- [DATASET CONTENT]:
====
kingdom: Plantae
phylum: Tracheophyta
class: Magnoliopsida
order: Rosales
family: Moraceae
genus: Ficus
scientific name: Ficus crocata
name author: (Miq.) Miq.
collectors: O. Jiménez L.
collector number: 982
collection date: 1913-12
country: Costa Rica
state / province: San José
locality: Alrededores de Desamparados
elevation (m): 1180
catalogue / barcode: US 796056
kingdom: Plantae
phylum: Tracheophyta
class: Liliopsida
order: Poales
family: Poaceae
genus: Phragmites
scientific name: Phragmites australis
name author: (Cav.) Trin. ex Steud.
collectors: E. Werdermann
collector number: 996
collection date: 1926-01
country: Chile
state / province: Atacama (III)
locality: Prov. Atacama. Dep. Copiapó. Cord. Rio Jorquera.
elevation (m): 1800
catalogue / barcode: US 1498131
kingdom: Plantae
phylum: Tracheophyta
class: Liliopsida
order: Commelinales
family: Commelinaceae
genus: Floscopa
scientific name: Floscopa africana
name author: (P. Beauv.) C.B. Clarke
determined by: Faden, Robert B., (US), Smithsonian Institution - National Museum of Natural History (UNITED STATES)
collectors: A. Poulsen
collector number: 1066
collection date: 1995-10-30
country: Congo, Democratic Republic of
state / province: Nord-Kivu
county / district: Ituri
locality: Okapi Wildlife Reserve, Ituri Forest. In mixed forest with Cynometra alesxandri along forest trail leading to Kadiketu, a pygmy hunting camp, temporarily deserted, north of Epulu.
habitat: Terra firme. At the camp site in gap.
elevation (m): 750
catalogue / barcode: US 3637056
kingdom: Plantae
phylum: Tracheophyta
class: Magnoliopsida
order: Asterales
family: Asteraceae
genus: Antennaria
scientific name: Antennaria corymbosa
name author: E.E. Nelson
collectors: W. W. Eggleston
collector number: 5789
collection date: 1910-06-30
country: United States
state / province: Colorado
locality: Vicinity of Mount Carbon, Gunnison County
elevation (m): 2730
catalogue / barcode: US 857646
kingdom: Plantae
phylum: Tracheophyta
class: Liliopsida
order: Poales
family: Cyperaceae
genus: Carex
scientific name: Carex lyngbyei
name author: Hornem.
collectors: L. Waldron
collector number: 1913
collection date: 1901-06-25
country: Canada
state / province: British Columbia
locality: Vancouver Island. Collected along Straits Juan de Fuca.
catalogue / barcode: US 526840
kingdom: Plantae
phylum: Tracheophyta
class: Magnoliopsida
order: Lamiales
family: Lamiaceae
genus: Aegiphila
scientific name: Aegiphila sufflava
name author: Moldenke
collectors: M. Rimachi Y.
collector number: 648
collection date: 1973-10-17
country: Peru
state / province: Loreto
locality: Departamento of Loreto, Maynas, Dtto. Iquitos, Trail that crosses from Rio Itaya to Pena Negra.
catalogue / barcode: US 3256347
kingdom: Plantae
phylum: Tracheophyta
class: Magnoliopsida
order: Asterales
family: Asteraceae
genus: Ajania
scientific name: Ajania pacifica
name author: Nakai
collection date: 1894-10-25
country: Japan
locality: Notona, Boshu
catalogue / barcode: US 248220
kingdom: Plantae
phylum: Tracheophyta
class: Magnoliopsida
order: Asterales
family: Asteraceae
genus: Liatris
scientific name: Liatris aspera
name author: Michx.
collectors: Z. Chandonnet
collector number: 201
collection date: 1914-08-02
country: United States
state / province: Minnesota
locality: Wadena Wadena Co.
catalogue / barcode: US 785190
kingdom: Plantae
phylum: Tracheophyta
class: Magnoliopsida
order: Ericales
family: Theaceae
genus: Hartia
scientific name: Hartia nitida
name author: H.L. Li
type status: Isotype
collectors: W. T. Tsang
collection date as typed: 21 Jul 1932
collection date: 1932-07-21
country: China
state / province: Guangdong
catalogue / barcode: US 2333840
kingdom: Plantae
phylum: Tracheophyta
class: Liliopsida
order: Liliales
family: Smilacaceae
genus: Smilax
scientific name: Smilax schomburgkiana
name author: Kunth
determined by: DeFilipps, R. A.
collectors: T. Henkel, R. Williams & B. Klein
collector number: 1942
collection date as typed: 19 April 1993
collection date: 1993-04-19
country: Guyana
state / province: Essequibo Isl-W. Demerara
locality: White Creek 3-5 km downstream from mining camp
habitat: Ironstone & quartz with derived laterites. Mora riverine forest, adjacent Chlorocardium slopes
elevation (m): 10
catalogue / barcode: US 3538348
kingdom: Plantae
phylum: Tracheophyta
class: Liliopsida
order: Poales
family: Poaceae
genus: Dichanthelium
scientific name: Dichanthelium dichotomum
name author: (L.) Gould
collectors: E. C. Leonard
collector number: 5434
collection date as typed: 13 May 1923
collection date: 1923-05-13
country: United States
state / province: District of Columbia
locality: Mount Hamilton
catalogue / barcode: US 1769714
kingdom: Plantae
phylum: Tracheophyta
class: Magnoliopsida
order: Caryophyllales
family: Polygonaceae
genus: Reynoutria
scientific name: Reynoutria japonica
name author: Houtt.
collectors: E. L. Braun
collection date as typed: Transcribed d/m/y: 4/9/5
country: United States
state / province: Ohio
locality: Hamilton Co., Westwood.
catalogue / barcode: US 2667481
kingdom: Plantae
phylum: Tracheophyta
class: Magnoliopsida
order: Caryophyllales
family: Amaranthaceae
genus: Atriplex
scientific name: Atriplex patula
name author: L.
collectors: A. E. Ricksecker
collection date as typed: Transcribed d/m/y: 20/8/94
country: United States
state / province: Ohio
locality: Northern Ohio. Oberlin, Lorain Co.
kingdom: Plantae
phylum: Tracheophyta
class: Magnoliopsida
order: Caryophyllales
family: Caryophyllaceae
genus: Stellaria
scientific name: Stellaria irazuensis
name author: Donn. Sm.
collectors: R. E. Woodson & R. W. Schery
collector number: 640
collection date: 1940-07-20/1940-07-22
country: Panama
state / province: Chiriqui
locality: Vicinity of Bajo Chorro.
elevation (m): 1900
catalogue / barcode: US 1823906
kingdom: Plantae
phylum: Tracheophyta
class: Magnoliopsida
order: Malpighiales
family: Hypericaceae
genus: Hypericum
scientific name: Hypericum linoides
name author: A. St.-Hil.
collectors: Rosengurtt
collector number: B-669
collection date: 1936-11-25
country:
====
Return every line of the material above word for word, adding nothing and leaving nothing out.

kingdom: Plantae
phylum: Tracheophyta
class: Magnoliopsida
order: Rosales
family: Moraceae
genus: Ficus
scientific name: Ficus crocata
name author: (Miq.) Miq.
collectors: O. Jiménez L.
collector number: 982
collection date: 1913-12
country: Costa Rica
state / province: San José
locality: Alrededores de Desamparados
elevation (m): 1180
catalogue / barcode: US 796056
kingdom: Plantae
phylum: Tracheophyta
class: Liliopsida
order: Poales
family: Poaceae
genus: Phragmites
scientific name: Phragmites australis
name author: (Cav.) Trin. ex Steud.
collectors: E. Werdermann
collector number: 996
collection date: 1926-01
country: Chile
state / province: Atacama (III)
locality: Prov. Atacama. Dep. Copiapó. Cord. Rio Jorquera.
elevation (m): 1800
catalogue / barcode: US 1498131
kingdom: Plantae
phylum: Tracheophyta
class: Liliopsida
order: Commelinales
family: Commelinaceae
genus: Floscopa
scientific name: Floscopa africana
name author: (P. Beauv.) C.B. Clarke
determined by: Faden, Robert B., (US), Smithsonian Institution - National Museum of Natural History (UNITED STATES)
collectors: A. Poulsen
collector number: 1066
collection date: 1995-10-30
country: Congo, Democratic Republic of
state / province: Nord-Kivu
county / district: Ituri
locality: Okapi Wildlife Reserve, Ituri Forest. In mixed forest with Cynometra alesxandri along forest trail leading to Kadiketu, a pygmy hunting camp, temporarily deserted, north of Epulu.
habitat: Terra firme. At the camp site in gap.
elevation (m): 750
catalogue / barcode: US 3637056
kingdom: Plantae
phylum: Tracheophyta
class: Magnoliopsida
order: Asterales
family: Asteraceae
genus: Antennaria
scientific name: Antennaria corymbosa
name author: E.E. Nelson
collectors: W. W. Eggleston
collector number: 5789
collection date: 1910-06-30
country: United States
state / province: Colorado
locality: Vicinity of Mount Carbon, Gunnison County
elevation (m): 2730
catalogue / barcode: US 857646
kingdom: Plantae
phylum: Tracheophyta
class: Liliopsida
order: Poales
family: Cyperaceae
genus: Carex
scientific name: Carex lyngbyei
name author: Hornem.
collectors: L. Waldron
collector number: 1913
collection date: 1901-06-25
country: Canada
state / province: British Columbia
locality: Vancouver Island. Collected along Straits Juan de Fuca.
catalogue / barcode: US 526840
kingdom: Plantae
phylum: Tracheophyta
class: Magnoliopsida
order: Lamiales
family: Lamiaceae
genus: Aegiphila
scientific name: Aegiphila sufflava
name author: Moldenke
collectors: M. Rimachi Y.
collector number: 648
collection date: 1973-10-17
country: Peru
state / province: Loreto
locality: Departamento of Loreto, Maynas, Dtto. Iquitos, Trail that crosses from Rio Itaya to Pena Negra.
catalogue / barcode: US 3256347
kingdom: Plantae
phylum: Tracheophyta
class: Magnoliopsida
order: Asterales
family: Asteraceae
genus: Ajania
scientific name: Ajania pacifica
name author: Nakai
collection date: 1894-10-25
country: Japan
locality: Notona, Boshu
catalogue / barcode: US 248220
kingdom: Plantae
phylum: Tracheophyta
class: Magnoliopsida
order: Asterales
family: Asteraceae
genus: Liatris
scientific name: Liatris aspera
name author: Michx.
collectors: Z. Chandonnet
collector number: 201
collection date: 1914-08-02
country: United States
state / province: Minnesota
locality: Wadena Wadena Co.
catalogue / barcode: US 785190
kingdom: Plantae
phylum: Tracheophyta
class: Magnoliopsida
order: Ericales
family: Theaceae
genus: Hartia
scientific name: Hartia nitida
name author: H.L. Li
type status: Isotype
collectors: W. T. Tsang
collection date as typed: 21 Jul 1932
collection date: 1932-07-21
country: China
state / province: Guangdong
catalogue / barcode: US 2333840
kingdom: Plantae
phylum: Tracheophyta
class: Liliopsida
order: Liliales
family: Smilacaceae
genus: Smilax
scientific name: Smilax schomburgkiana
name author: Kunth
determined by: DeFilipps, R. A.
collectors: T. Henkel, R. Williams & B. Klein
collector number: 1942
collection date as typed: 19 April 1993
collection date: 1993-04-19
country: Guyana
state / province: Essequibo Isl-W. Demerara
locality: White Creek 3-5 km downstream from mining camp
habitat: Ironstone & quartz with derived laterites. Mora riverine forest, adjacent Chlorocardium slopes
elevation (m): 10
catalogue / barcode: US 3538348
kingdom: Plantae
phylum: Tracheophyta
class: Liliopsida
order: Poales
family: Poaceae
genus: Dichanthelium
scientific name: Dichanthelium dichotomum
name author: (L.) Gould
collectors: E. C. Leonard
collector number: 5434
collection date as typed: 13 May 1923
collection date: 1923-05-13
country: United States
state / province: District of Columbia
locality: Mount Hamilton
catalogue / barcode: US 1769714
kingdom: Plantae
phylum: Tracheophyta
class: Magnoliopsida
order: Caryophyllales
family: Polygonaceae
genus: Reynoutria
scientific name: Reynoutria japonica
name author: Houtt.
collectors: E. L. Braun
collection date as typed: Transcribed d/m/y: 4/9/5
country: United States
state / province: Ohio
locality: Hamilton Co., Westwood.
catalogue / barcode: US 2667481
kingdom: Plantae
phylum: Tracheophyta
class: Magnoliopsida
order: Caryophyllales
family: Amaranthaceae
genus: Atriplex
scientific name: Atriplex patula
name author: L.
collectors: A. E. Ricksecker
collection date as typed: Transcribed d/m/y: 20/8/94
country: United States
state / province: Ohio
locality: Northern Ohio. Oberlin, Lorain Co.
kingdom: Plantae
phylum: Tracheophyta
class: Magnoliopsida
order: Caryophyllales
family: Caryophyllaceae
genus: Stellaria
scientific name: Stellaria irazuensis
name author: Donn. Sm.
collectors: R. E. Woodson & R. W. Schery
collector number: 640
collection date: 1940-07-20/1940-07-22
country: Panama
state / province: Chiriqui
locality: Vicinity of Bajo Chorro.
elevation (m): 1900
catalogue / barcode: US 1823906
kingdom: Plantae
phylum: Tracheophyta
class: Magnoliopsida
order: Malpighiales
family: Hypericaceae
genus: Hypericum
scientific name: Hypericum linoides
name author: A. St.-Hil.
collectors: Rosengurtt
collector number: B-669
collection date: 1936-11-25
country:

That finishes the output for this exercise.